I'm Carolyn Parker: The Good, the Mad, and the Beautiful by Jonathan Demme conducts character analyses of fearless matriarch Carolyn Parker, who struggled to rebuild her house in New Orleans after it was ravaged by Hurricane Katrina in 2005. Depending on the class, POV suggests watching film clips and then organizing the information into essays (with outside sources too, I imagine) that can be applied to civics, geography, social studies, and history.
The City Dark by Ian Cheney studies the nesting process of the endangered loggerhead turtle species. The video illustrates how artificial lighting along beaches disorients turtle hatchlings and hinders their ability to reach the ocean successfully. The film provides cross-over content for biology, environmental studies, geography, and current events.
The Barber of Birmingham: Foot Soldier of the Civil Rights Movement by Gail Dolgin and Robin Fryday follows civil rights veteran and barber James Armstrong and where the movement fits within the context of U.S. history. Integrated into a lesson plan, it provides a perspective for civics, social studies, world history, and current events.
There are other films too. And while teachers must always be mindful to provide contrasting viewpoints or lead students toward appreciating the "why" behind the "what happened," all of them make for memorable communication, reinforced by a personal connection between the subject and viewer.
Interestingly enough, POV has been developing a better connection between the films too. Its Community Engagement and Education Department partners with middle schools, high schools, colleges, and community organizations to provide more resources than the films themselves.
Educators are invited to the join a growing community network where they can borrow more than 70 films for free download, along with 125 free standards-based lesson plans. There are also more than 217 streaming video clips
and access to 130 film-based discussion guides for a variety of subject areas and grade levels.
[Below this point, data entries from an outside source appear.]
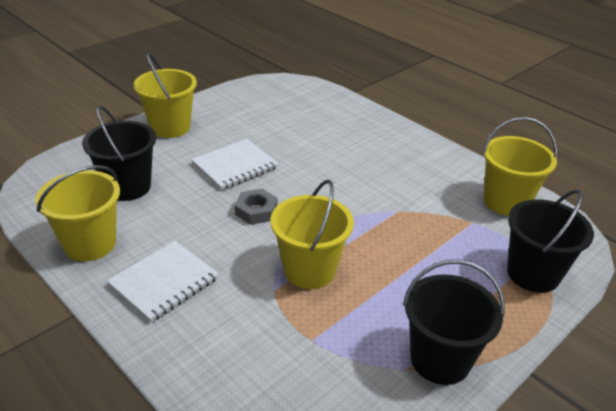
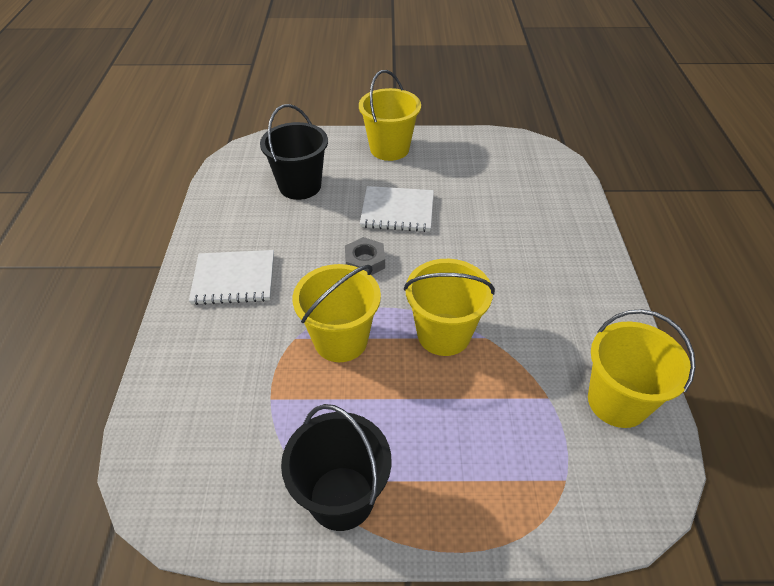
camera: 45 degrees right, 10 degrees up
yellow bucket [35,165,120,261] -> yellow bucket moved to [404,259,495,356]
black bucket [507,190,594,293] -> none

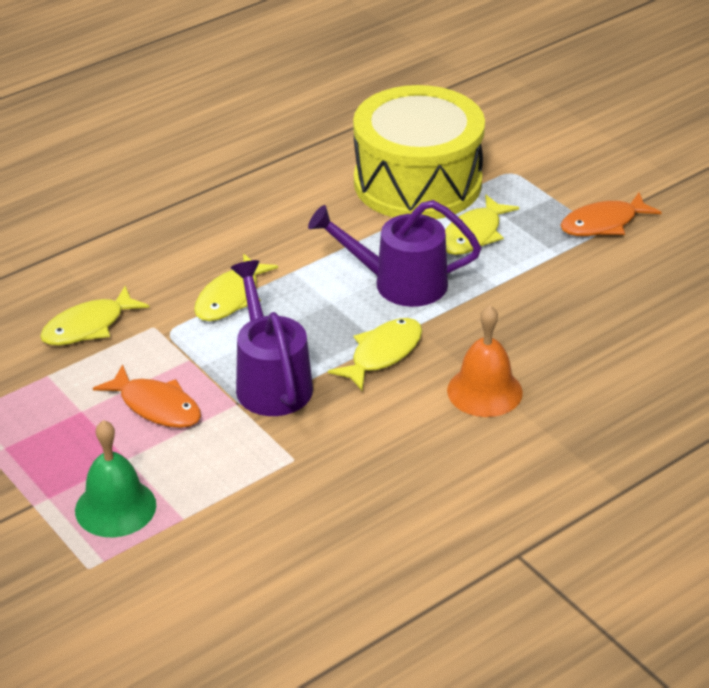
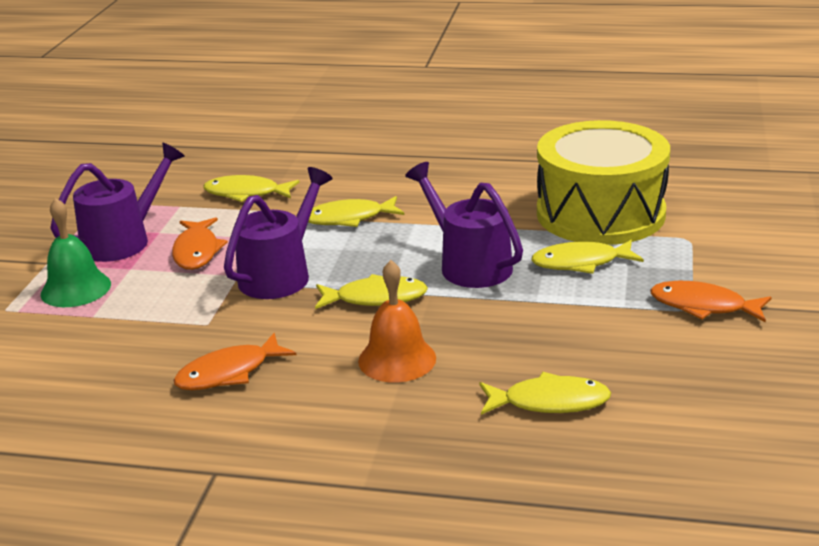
camera: 50 degrees right, 10 degrees down
none -> purple watering can [50,143,185,262]
none -> orange fish [173,333,296,390]
none -> yellow fish [479,372,611,415]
"We have found that the personal storytelling in our films is a wonderful learning tool; it becomes a springboard for discussion that not only helps students understand the issues, but often helps them learn about themselves," said Eliza Licht, vice president, POV Community Engagement and Education. "The goal of our interactive education campaigns is to use film as a tool to support students in becoming thoughtfully engaged citizens."
While the films sometimes don't necessarily provide a broad view of all subjects (because that's the point of perspective), all of them demonstrate how communication is most effective when someone can relate to the subject. For consideration, educators might want to visit the POV's Lesson Plan section.
How educational instruction can help professional communicators.
For marketers, advertisers and communication professionals, there might be something else to consider. When was the last time your company produced anything that connected to the people you want to reach? Or perhaps, if you want to think about it another way, what was the real reason Blendtec became one of the most referenced YouTube success stories?
Some advertising students and professionals immediately think it's the gimmick that gave the series a lift. Sure, that was part of it. But the foundation doesn't have as much to do with one well-thought out gimmick as everything else in the segments — the personality and empathy of the spokesperson and the viewer's connection to the products they decide to blend — have equal weight.
They make it personal, much in the same way it advertisers did several decades ago. And that's the point. You might ask how you can make your company's message just as personal too, but without the blender.